Reina Consorte

Quebrar a dos pilares

Alysa se recostó en la cama después de un largo día de trabajo; las cosas en el imperio marchaban de maravilla.

Solo uno que otro inconveniente con la corte, esa noche, la lluvia se había sentado en la capital; para algunos una fortuna.

Para otros sólo era lluvia.

Para el rey, una bendición de volver a ser niño.

Las puertas del balcón se abrieron sin ningún problema, al cuarto entró el rey mojado de pies a cabeza.

Descalzo, pero con una sonrisa oreja a oreja.

Se detuvo observando a su esposa quien lo fulminaba con la mirada; él solo la ignoró sonriendo.

—Sécate, estas mojando todo el suelo —recomendó quitándose la transa más los accesorios

Se desordenó la hermosa cabellera, dejando solo los accesorios del cuerpo.

Su esposo se desordenó el cabello, sosteniendo su cabeza en su mano.

—¿Es importante para las Bestias este clima? —preguntó

Él asintió con la cabeza.

—No todos los días puedes deleitarte con climas así, además, la lluvia en estos días es más cálida y no quema —se acercó a ella ignorando sus advertencias —¿Estás lista?

—Sí te secas estaré más que lista —comentó

Él se arrodillo recostándose en sus piernas.

—Déjame así —pidió cerrando los ojos

Sin mucho remedio Alysa aceptó disgustada; no le gustaba llevar ropa mojada en el cuerpo, pero a su marido no importo.

—¿No has sentido debilidad en los últimos días? —preguntó acariciando el cabello mojado del moreno

—No... —se quedó callado

Quería responder más; sin embargo, no tenía palabras para describir el cansancio que sentía, y sabía que se pondría peor al pasar los días, los meses, las horas del parto.

—No hemos anunciado al imperio, y en poco tiempo... tendré tres meses de embarazo

—¿Quieres invitar a tu familia? —inquirió

—No, no valen la pena —respondió seca

Si bien Daisha la había ayudado a ocultar las pruebas eso no bastó para que el imperio lo descubriera; tampoco para que sus padres la defendieran por qué sabían que la humillación por la que habían pasado no tenía perdón.

Una humillación que ellos mismos buscaron.

Incluso, después de vivir otra vez, el nombre de los duques no fue tomando en serio, cuentan que se alejaron de la alta sociedad hasta que toda la bruma de la emperatriz sin sangre noble perdiera popularidad.

—¿Quieres escuchar un cuento de Melione? —preguntó

Adrián levantó la cabeza con interés y la miró fijamente ganándose una cálida mirada de la reina, ella acarició su mejilla con ternura.

—Será bueno escuchar un cuento, además... a nuestro hijo le podría gustar —acarició el vientre de su esposa

La pequeña pancita de emperatriz empezaba a notarse.

Algo que le agradaba al rey.

Alysa se levantó, buscó entre los cajones de su biblioteca la carta que había escrito Dayan para ellos.

Adrián observó el reloj, era momento de ayudarla; lo supo también por las quejas de la emperatriz.

Alysa se apoyó en la biblioteca sosteniendo su vientre con dolor.

El calor en su sangre se transportaba, el corte del vientre se hacía notable, al igual que varias patadas.

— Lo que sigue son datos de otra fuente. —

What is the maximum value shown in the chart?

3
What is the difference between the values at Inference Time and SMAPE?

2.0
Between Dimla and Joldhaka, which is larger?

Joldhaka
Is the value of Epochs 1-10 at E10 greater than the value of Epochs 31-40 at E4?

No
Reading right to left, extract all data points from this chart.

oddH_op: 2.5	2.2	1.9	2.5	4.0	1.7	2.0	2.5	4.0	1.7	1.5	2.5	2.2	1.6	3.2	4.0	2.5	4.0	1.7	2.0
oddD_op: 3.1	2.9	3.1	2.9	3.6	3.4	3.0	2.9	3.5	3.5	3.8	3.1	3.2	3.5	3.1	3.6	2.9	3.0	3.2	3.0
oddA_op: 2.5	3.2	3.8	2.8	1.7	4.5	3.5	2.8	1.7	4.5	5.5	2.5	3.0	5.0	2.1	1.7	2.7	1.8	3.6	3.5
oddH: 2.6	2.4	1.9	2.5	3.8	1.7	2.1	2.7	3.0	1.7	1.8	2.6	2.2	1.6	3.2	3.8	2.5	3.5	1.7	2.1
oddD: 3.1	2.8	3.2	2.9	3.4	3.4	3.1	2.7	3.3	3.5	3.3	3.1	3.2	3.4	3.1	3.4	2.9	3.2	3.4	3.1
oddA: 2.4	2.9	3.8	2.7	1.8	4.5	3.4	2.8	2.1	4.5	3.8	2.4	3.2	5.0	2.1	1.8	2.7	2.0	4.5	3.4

No de infantes de 5 o 8 años, estas eran de adulto; similar a la que recibió por aquel hombre el día que murió.

Adrián, antes de que el dolor de su esposa empeorará, la cargó entre sus brazos y la llevó a la cama antes de que se retorciera.

Las lágrimas pronto serían notables.

—¿Será así cada vez que... que... los meses pasen? —inquirió tratando de ocultar los sollozos

Aunque esto no era posible porque empeoraba, los golpes eran más fuertes, quería acostarse en posición fetal, sentirse protegida.

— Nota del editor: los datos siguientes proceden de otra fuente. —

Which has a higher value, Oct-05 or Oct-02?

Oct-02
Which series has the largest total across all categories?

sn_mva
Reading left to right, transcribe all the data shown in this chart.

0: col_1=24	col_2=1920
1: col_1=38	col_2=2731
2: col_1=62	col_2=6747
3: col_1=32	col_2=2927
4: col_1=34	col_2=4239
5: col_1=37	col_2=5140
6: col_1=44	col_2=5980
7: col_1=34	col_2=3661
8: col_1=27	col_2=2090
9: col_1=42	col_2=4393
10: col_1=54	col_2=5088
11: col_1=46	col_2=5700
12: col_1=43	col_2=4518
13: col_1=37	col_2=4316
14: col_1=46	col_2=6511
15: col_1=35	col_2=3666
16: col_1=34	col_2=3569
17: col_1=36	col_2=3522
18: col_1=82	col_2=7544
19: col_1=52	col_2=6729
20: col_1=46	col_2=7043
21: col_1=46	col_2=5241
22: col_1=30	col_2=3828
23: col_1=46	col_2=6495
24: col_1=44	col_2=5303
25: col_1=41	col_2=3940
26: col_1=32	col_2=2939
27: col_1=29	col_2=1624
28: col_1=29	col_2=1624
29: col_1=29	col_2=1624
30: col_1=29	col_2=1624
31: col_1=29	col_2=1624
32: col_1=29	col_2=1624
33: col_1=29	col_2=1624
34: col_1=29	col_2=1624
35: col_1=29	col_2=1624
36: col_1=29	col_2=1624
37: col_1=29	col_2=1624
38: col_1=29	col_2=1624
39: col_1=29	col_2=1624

Sabía que esto no sería posible. Adrián dejó su mano izquierda en el vientre de Alysa, la derecha en su cabeza.

—Respira —pidió

Alysa quería golpearlo, no estaba en condiciones para respirar como en otras ocasiones él se lo había pedido.

Ella solo cerró los ojos con orgullo, resentimiento, y otras cosas mientras su marido se encargaba de fortalecerla.

Un símbolo se creó en su vientre, iluminándose; el dolor pronto empezó a calmarse, esta vez pudo respirar como se lo había pedido; tranquilo, lento, relajado.

Tomó la mano de Adrián, giró su cabeza hacia él, abriendo los ojos tras ver los de su esposo.

Eran dorados, un dorado intenso qué le recordó su noche de bodas.

Él solo la observó de reojo cuando toda la luz que salía de la habitación se relajó.

Adrián bajó la cabeza, sentándose en el suelo y sostuvo su cabeza mientras su mirada trataba de volver a su estado normal.